Kasilof Special Use Area to be appealed



Adam Smith, a natural resource manager for the Department of Natural Resources said that if a fee is ever implemented, it would be to cover expenses associated with providing support services during the personal use fisheries, not to use the fishery.

According to Smith, enforcement authority is contingent upon support from the Legislature.
Regulations have not been adopted for the area as of yet and will be a separate process, Raymond Keough, also a natural resource manager for DNR said.

When the state Department of Natural Resources announced its decision May 26 to designate the area around the mouth of the Kasilof River as a Special Use Area, not everyone was thrilled.

Debbie Brown, president of the Cohoe Kasilof Community Council, said she is planning to file an appeal in hopes of keeping the existing regulations instead of conforming to new ones that DNR may implement.

"We seek to disagree with DNR without being disagreeable," Brown said.

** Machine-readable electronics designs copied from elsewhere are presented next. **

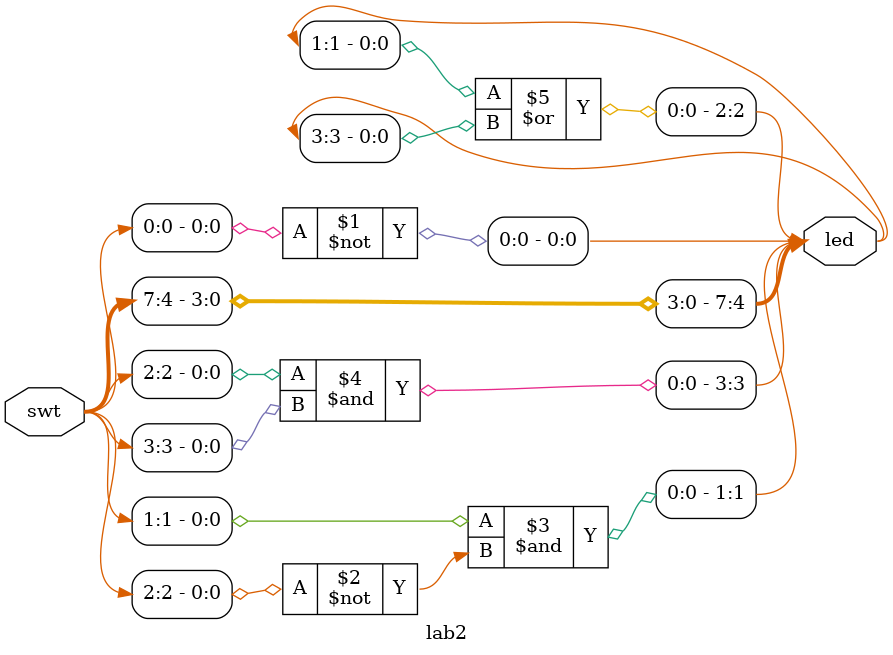
<source format=v>
`timescale 1ns / 1ps


module lab2(
    input [7:0] swt,
     output [7:0] led
    );
    
    assign led[0] = ~swt[0];
    assign led[1] = swt[1] & ~swt[2];
    assign led[3] = swt[2] & swt[3];
    assign led[2] = led[1] | led[3];
    
    assign led[7:4] = swt[7:4];
    
endmodule

</source>
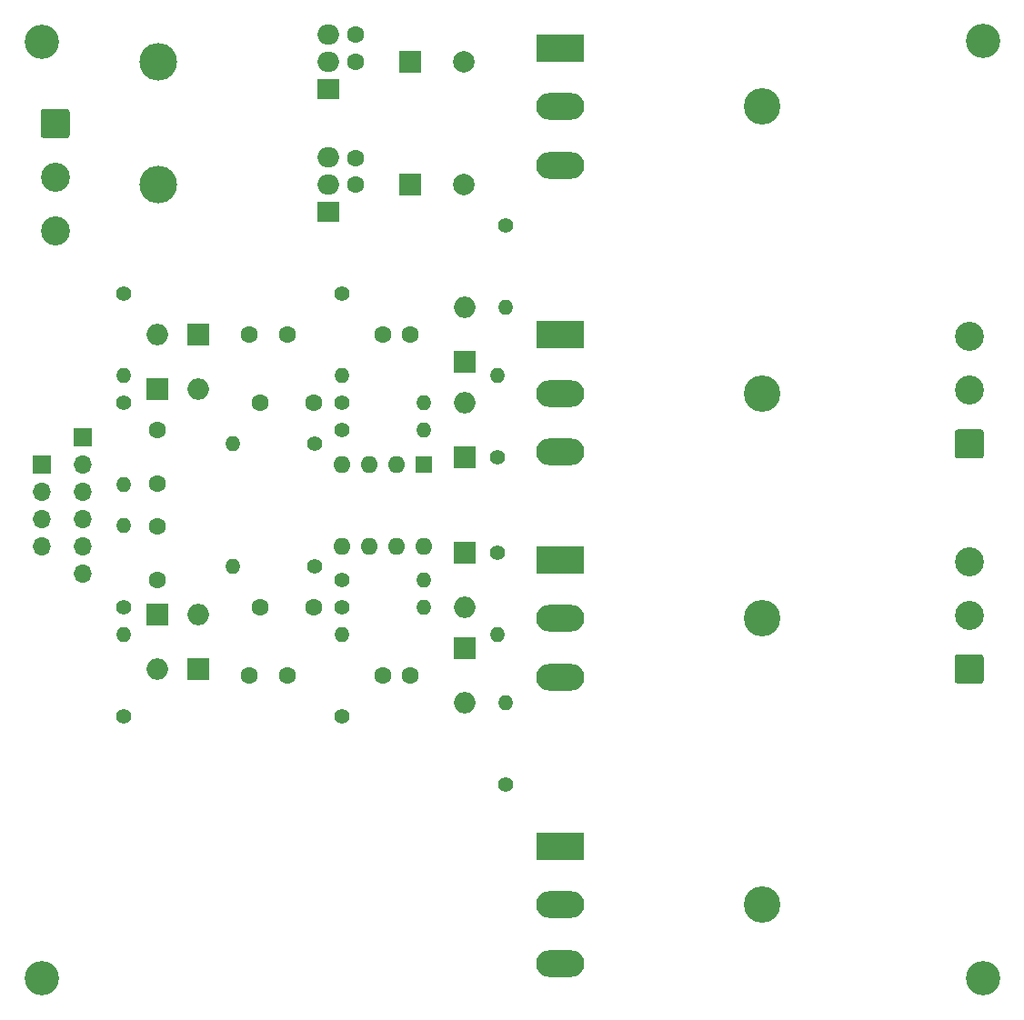
<source format=gts>
G04 #@! TF.GenerationSoftware,KiCad,Pcbnew,(5.1.9)-1*
G04 #@! TF.CreationDate,2022-04-07T18:54:58+09:00*
G04 #@! TF.ProjectId,digital_amp,64696769-7461-46c5-9f61-6d702e6b6963,rev?*
G04 #@! TF.SameCoordinates,Original*
G04 #@! TF.FileFunction,Soldermask,Top*
G04 #@! TF.FilePolarity,Negative*
%FSLAX46Y46*%
G04 Gerber Fmt 4.6, Leading zero omitted, Abs format (unit mm)*
G04 Created by KiCad (PCBNEW (5.1.9)-1) date 2022-04-07 18:54:58*
%MOMM*%
%LPD*%
G01*
G04 APERTURE LIST*
%ADD10C,2.700000*%
%ADD11C,3.200000*%
%ADD12O,1.700000X1.700000*%
%ADD13R,1.700000X1.700000*%
%ADD14O,2.000000X1.905000*%
%ADD15R,2.000000X1.905000*%
%ADD16O,3.500000X3.500000*%
%ADD17O,1.600000X1.600000*%
%ADD18R,1.600000X1.600000*%
%ADD19O,1.400000X1.400000*%
%ADD20C,1.400000*%
%ADD21O,3.400000X3.400000*%
%ADD22R,4.500000X2.500000*%
%ADD23O,4.500000X2.500000*%
%ADD24O,2.000000X2.000000*%
%ADD25R,2.000000X2.000000*%
%ADD26C,2.000000*%
%ADD27C,1.600000*%
G04 APERTURE END LIST*
D10*
X187960000Y-111285000D03*
X187960000Y-116285000D03*
G36*
G01*
X189059999Y-122635000D02*
X186860001Y-122635000D01*
G75*
G02*
X186610000Y-122384999I0J250001D01*
G01*
X186610000Y-120185001D01*
G75*
G02*
X186860001Y-119935000I250001J0D01*
G01*
X189059999Y-119935000D01*
G75*
G02*
X189310000Y-120185001I0J-250001D01*
G01*
X189310000Y-122384999D01*
G75*
G02*
X189059999Y-122635000I-250001J0D01*
G01*
G37*
X187960000Y-90330000D03*
X187960000Y-95330000D03*
G36*
G01*
X189059999Y-101680000D02*
X186860001Y-101680000D01*
G75*
G02*
X186610000Y-101429999I0J250001D01*
G01*
X186610000Y-99230001D01*
G75*
G02*
X186860001Y-98980000I250001J0D01*
G01*
X189059999Y-98980000D01*
G75*
G02*
X189310000Y-99230001I0J-250001D01*
G01*
X189310000Y-101429999D01*
G75*
G02*
X189059999Y-101680000I-250001J0D01*
G01*
G37*
D11*
X189230000Y-62785000D03*
X189230000Y-150110000D03*
X101600000Y-150110000D03*
X101600000Y-62865000D03*
D12*
X105410000Y-112395000D03*
X105410000Y-109855000D03*
X105410000Y-107315000D03*
X105410000Y-104775000D03*
X105410000Y-102235000D03*
D13*
X105410000Y-99695000D03*
D14*
X128270000Y-73660000D03*
X128270000Y-76200000D03*
D15*
X128270000Y-78740000D03*
D16*
X112470000Y-76200000D03*
D14*
X128270000Y-62230000D03*
X128270000Y-64770000D03*
D15*
X128270000Y-67310000D03*
D16*
X112470000Y-64770000D03*
D17*
X137160000Y-109855000D03*
X129540000Y-102235000D03*
X134620000Y-109855000D03*
X132080000Y-102235000D03*
X132080000Y-109855000D03*
X134620000Y-102235000D03*
X129540000Y-109855000D03*
D18*
X137160000Y-102235000D03*
D19*
X144018000Y-118110000D03*
D20*
X144018000Y-110490000D03*
D19*
X144780000Y-124460000D03*
D20*
X144780000Y-132080000D03*
D19*
X144018000Y-93980000D03*
D20*
X144018000Y-101600000D03*
D19*
X144780000Y-87630000D03*
D20*
X144780000Y-80010000D03*
D19*
X137160000Y-99060000D03*
D20*
X129540000Y-99060000D03*
D19*
X137160000Y-113030000D03*
D20*
X129540000Y-113030000D03*
D19*
X137160000Y-96520000D03*
D20*
X129540000Y-96520000D03*
D19*
X137160000Y-115570000D03*
D20*
X129540000Y-115570000D03*
D19*
X129540000Y-93980000D03*
D20*
X129540000Y-86360000D03*
D19*
X129540000Y-118110000D03*
D20*
X129540000Y-125730000D03*
D19*
X119380000Y-100330000D03*
D20*
X127000000Y-100330000D03*
D19*
X119380000Y-111760000D03*
D20*
X127000000Y-111760000D03*
X109220000Y-86360000D03*
D19*
X109220000Y-93980000D03*
X109220000Y-118110000D03*
D20*
X109220000Y-125730000D03*
D19*
X109220000Y-104140000D03*
D20*
X109220000Y-96520000D03*
D19*
X109220000Y-107950000D03*
D20*
X109220000Y-115570000D03*
D21*
X168660000Y-116575000D03*
D22*
X149860000Y-111125000D03*
D23*
X149860000Y-116575000D03*
X149860000Y-122025000D03*
D21*
X168660000Y-143245000D03*
D22*
X149860000Y-137795000D03*
D23*
X149860000Y-143245000D03*
X149860000Y-148695000D03*
X149860000Y-101070000D03*
X149860000Y-95620000D03*
D22*
X149860000Y-90170000D03*
D21*
X168660000Y-95620000D03*
D23*
X149860000Y-74370000D03*
X149860000Y-68920000D03*
D22*
X149860000Y-63470000D03*
D21*
X168660000Y-68920000D03*
D10*
X102870000Y-80485000D03*
X102870000Y-75485000D03*
G36*
G01*
X101770001Y-69135000D02*
X103969999Y-69135000D01*
G75*
G02*
X104220000Y-69385001I0J-250001D01*
G01*
X104220000Y-71584999D01*
G75*
G02*
X103969999Y-71835000I-250001J0D01*
G01*
X101770001Y-71835000D01*
G75*
G02*
X101520000Y-71584999I0J250001D01*
G01*
X101520000Y-69385001D01*
G75*
G02*
X101770001Y-69135000I250001J0D01*
G01*
G37*
D12*
X101600000Y-109855000D03*
X101600000Y-107315000D03*
X101600000Y-104775000D03*
D13*
X101600000Y-102235000D03*
D24*
X140970000Y-115570000D03*
D25*
X140970000Y-110490000D03*
D24*
X140970000Y-124460000D03*
D25*
X140970000Y-119380000D03*
D24*
X140970000Y-96520000D03*
D25*
X140970000Y-101600000D03*
D24*
X140970000Y-87630000D03*
D25*
X140970000Y-92710000D03*
D24*
X112395000Y-90170000D03*
D25*
X112395000Y-95250000D03*
D24*
X116205000Y-95250000D03*
D25*
X116205000Y-90170000D03*
D24*
X112395000Y-121285000D03*
D25*
X112395000Y-116205000D03*
D24*
X116205000Y-116205000D03*
D25*
X116205000Y-121285000D03*
D26*
X140890000Y-76200000D03*
D25*
X135890000Y-76200000D03*
D26*
X140890000Y-64770000D03*
D25*
X135890000Y-64770000D03*
D27*
X130810000Y-73700000D03*
X130810000Y-76200000D03*
X130810000Y-64730000D03*
X130810000Y-62230000D03*
X133390000Y-121920000D03*
X135890000Y-121920000D03*
X133390000Y-90170000D03*
X135890000Y-90170000D03*
X126920000Y-96520000D03*
X121920000Y-96520000D03*
X126920000Y-115570000D03*
X121920000Y-115570000D03*
X120960000Y-90170000D03*
X124460000Y-90170000D03*
X120960000Y-121920000D03*
X124460000Y-121920000D03*
X112395000Y-104060000D03*
X112395000Y-99060000D03*
X112395000Y-108030000D03*
X112395000Y-113030000D03*
M02*

</source>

Brown and the council have 20 days from the date of DNR's decision, and Brown said they want to wait until the deadline gets closer to make sure they have a solid appeal developed.

Adam Smith, a natural resource manager at DNR, said the decision to designate the special use area was based on prevalent problems of the area.

"Basically what we did was look at some of the problems that are well known and developed basic requirements or special protections to address those management issues," Smith said. "For example, the motorized use on the dunes has been an outstanding problem."

Smith cited the fence that was installed last month as a big indicator that something had to be done.

The decision provides the scoping process for possible regulations to be adopted in the future, according to Raymond Keough, also a natural resource manager with DNR.

"These are not regulations for the area," Keough said. "Any regulations in the area need to be adopted through the Alaska Administrative Procedures Act, so that will be a separate process."

To be able to adopt regulations, there will be another public process.

"People will be able to give input on those regulations," Smith said.

For now, Smith said, DNR staff members will be dropping into the area and talking to the users on a limited basis to glean input from the users and monitor the dune fencing project.

Brown fears there will be fees to use the land. However, Keough said if there was ever a fee, it would be to cover expenses associated with providing support services during the personal use fisheries.

DNR plans to have its own enforcement authority in the area contingent upon on support from the Alaska legislature, according to Smith.

Brown said there is no need for DNR to create a special use area with more restrictive rules and regulations, fees and fines. Brown believes if the Alaska State Troopers and Alaska Fish and Wildlife patrol the area during personal-use fishing days, they can enforce the existing regulations.

"Many property owners and year-round residents do not take kindly to having outside influences change the character of their community without consent," Brown said.

Keough said he has received a few comments so far and believes people will see this (decision) as a positive for the area.

"I think people are pretty excited that we've actually done something for habitat protection but allowing people to still enjoy the fishery," Keough said. "So I think we've struck a pretty good balance."